> TO DO
Determine the number of lines below that contain the string "scroll", and state only that number.

(Saved entries)
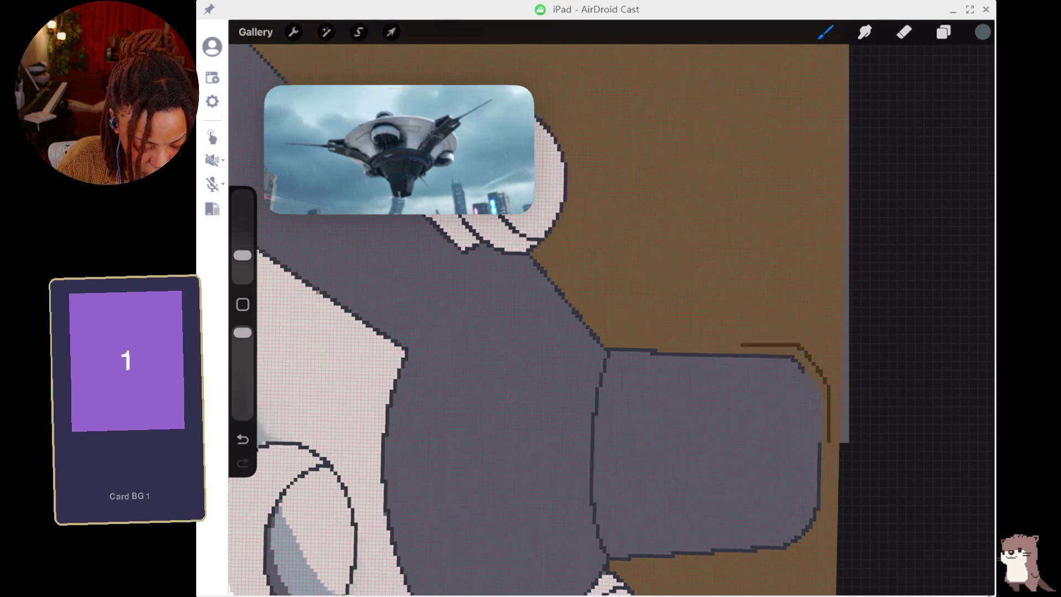
Make the upper Layer 4 active, switch to the Eraser and zoom onto the upper-left arm.
scroll(608, 310, "up", 5)
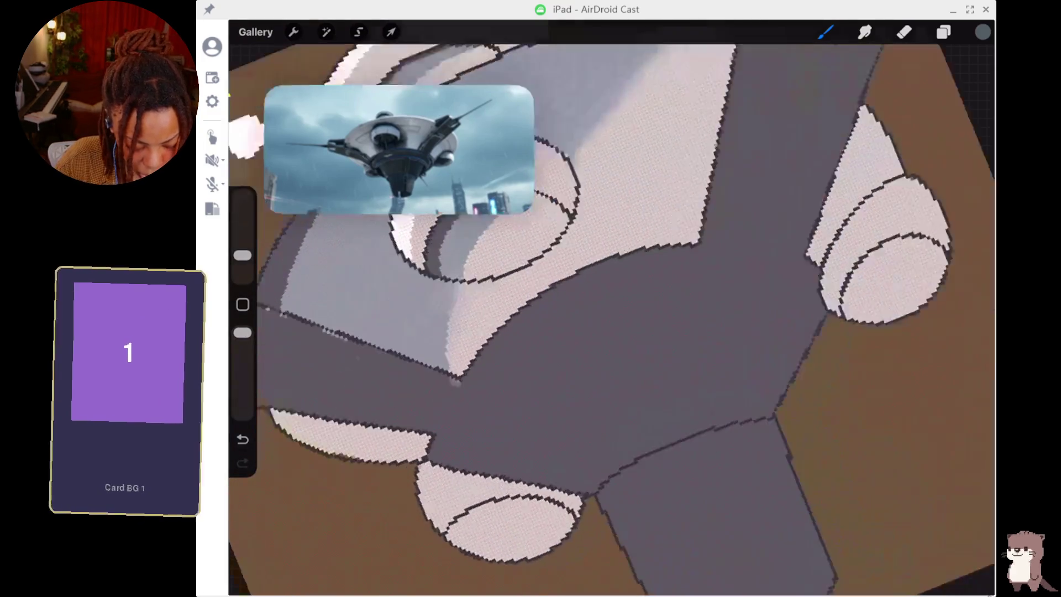
scroll(608, 309, "down", 5)
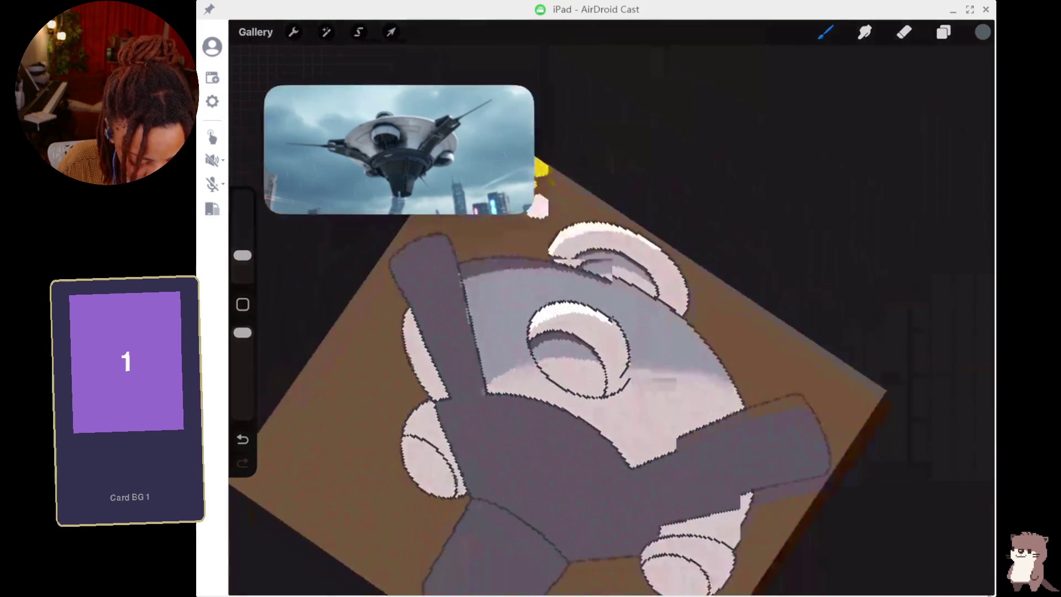
scroll(608, 309, "up", 5)
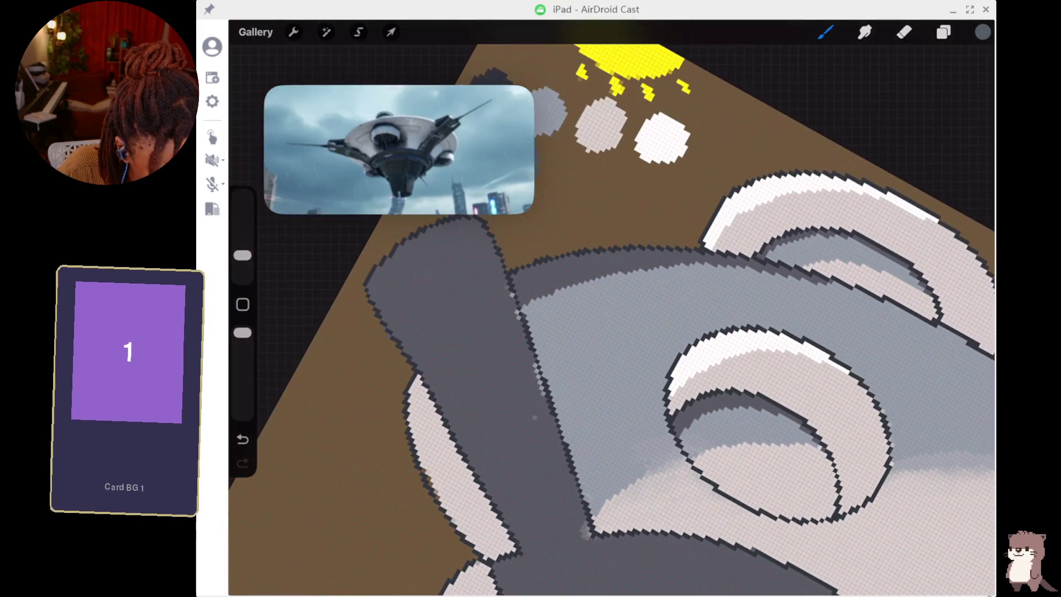
left_click(944, 32)
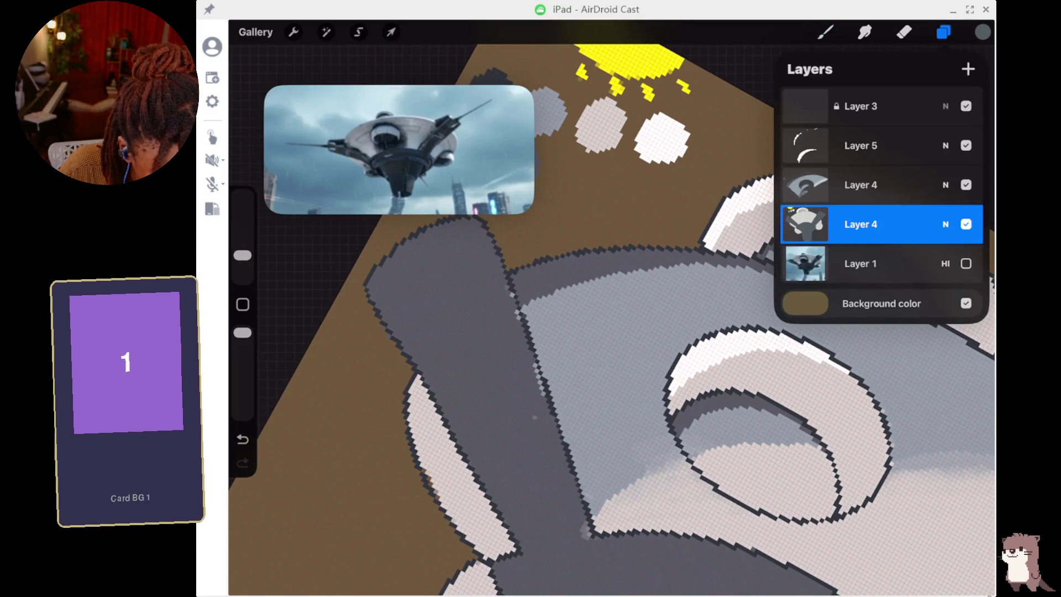
left_click(860, 184)
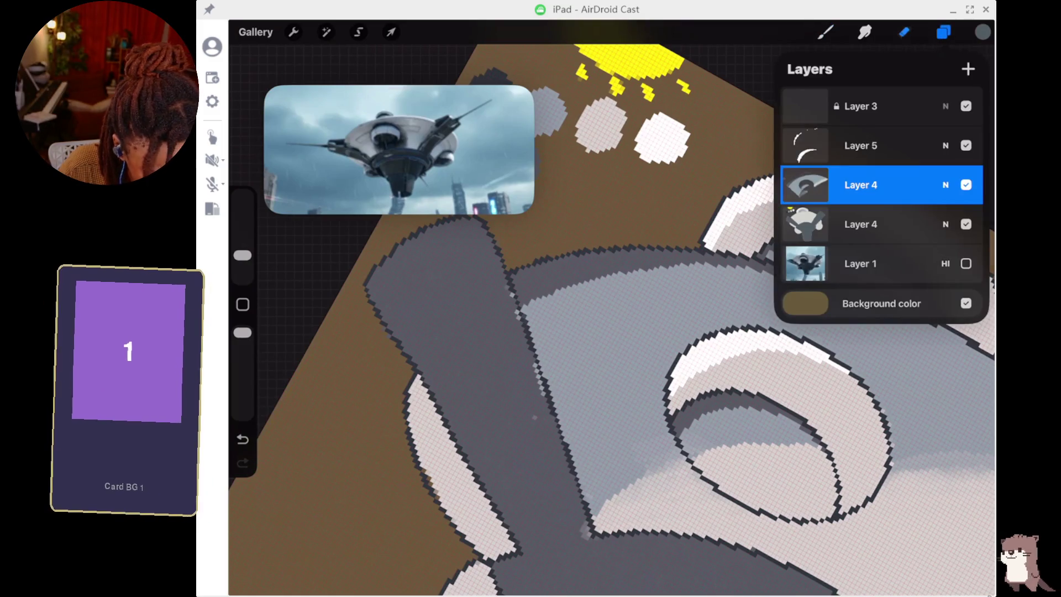
key("e")
scroll(612, 308, "down", 5)
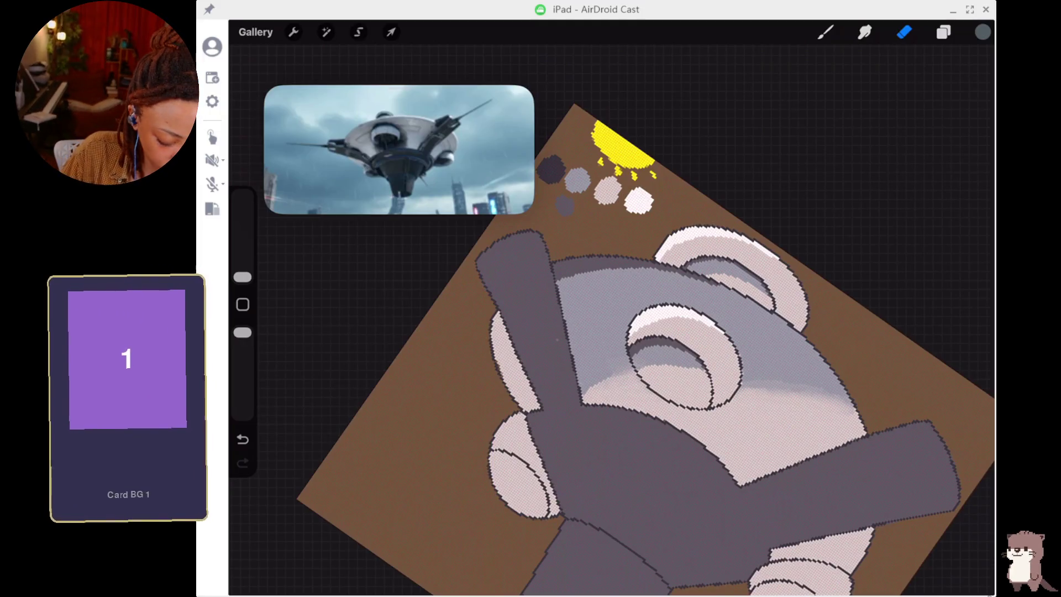
scroll(719, 331, "up", 5)
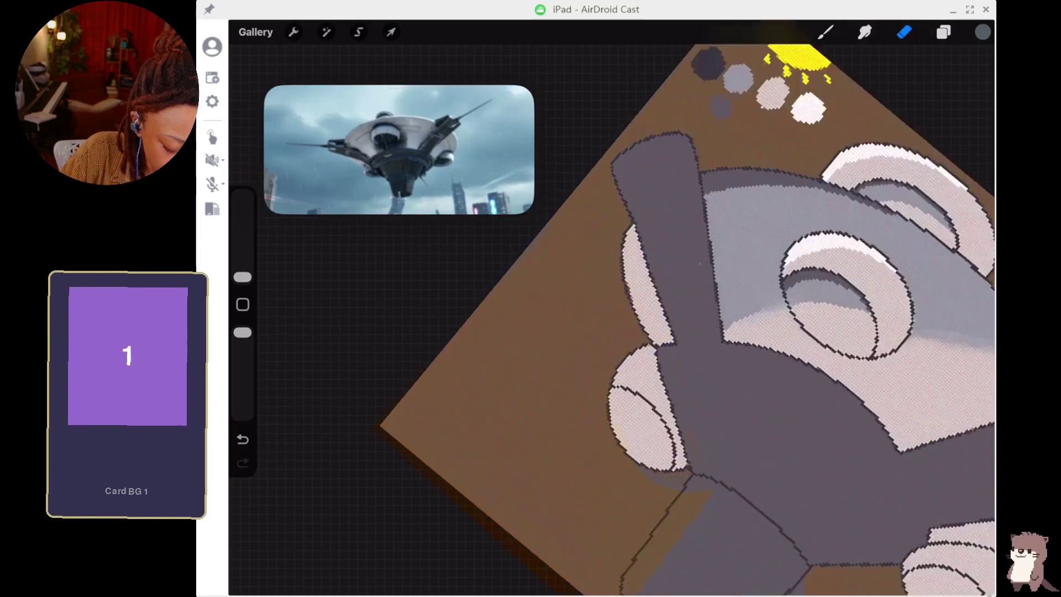
mouse_move(988, 50)
left_mouse_down()
mouse_move(896, 90)
mouse_move(652, 118)
mouse_move(687, 107)
mouse_move(735, 61)
left_mouse_up()
mouse_move(774, 154)
left_mouse_down()
mouse_move(710, 177)
mouse_move(628, 249)
mouse_move(645, 118)
mouse_move(621, 229)
mouse_move(604, 242)
left_mouse_up()
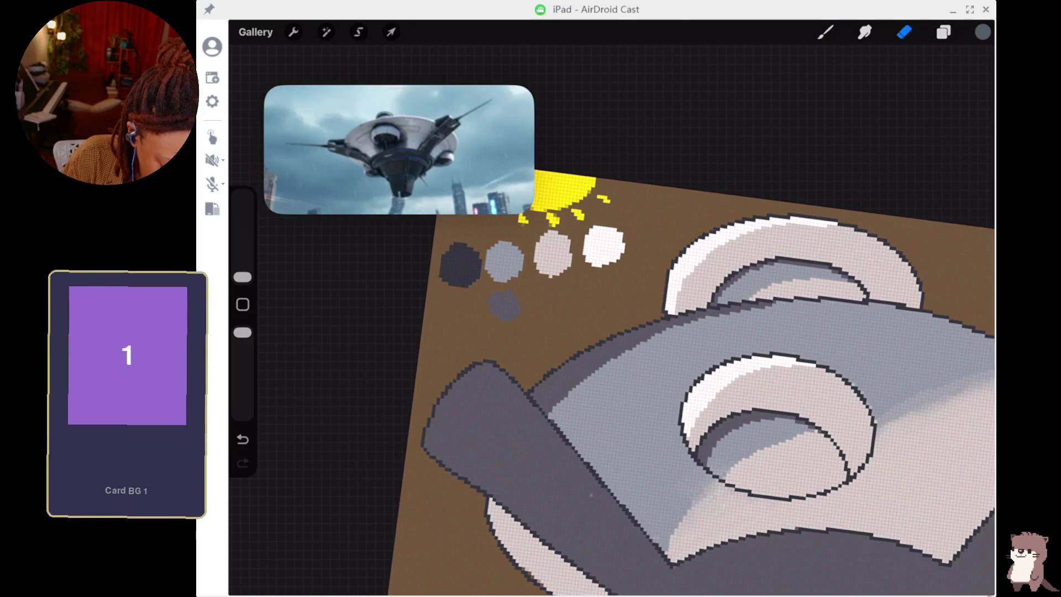
Sample the dark grey from the canvas and darken it further in the colour picker.
left_click(944, 32)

> RESULT BELOW
5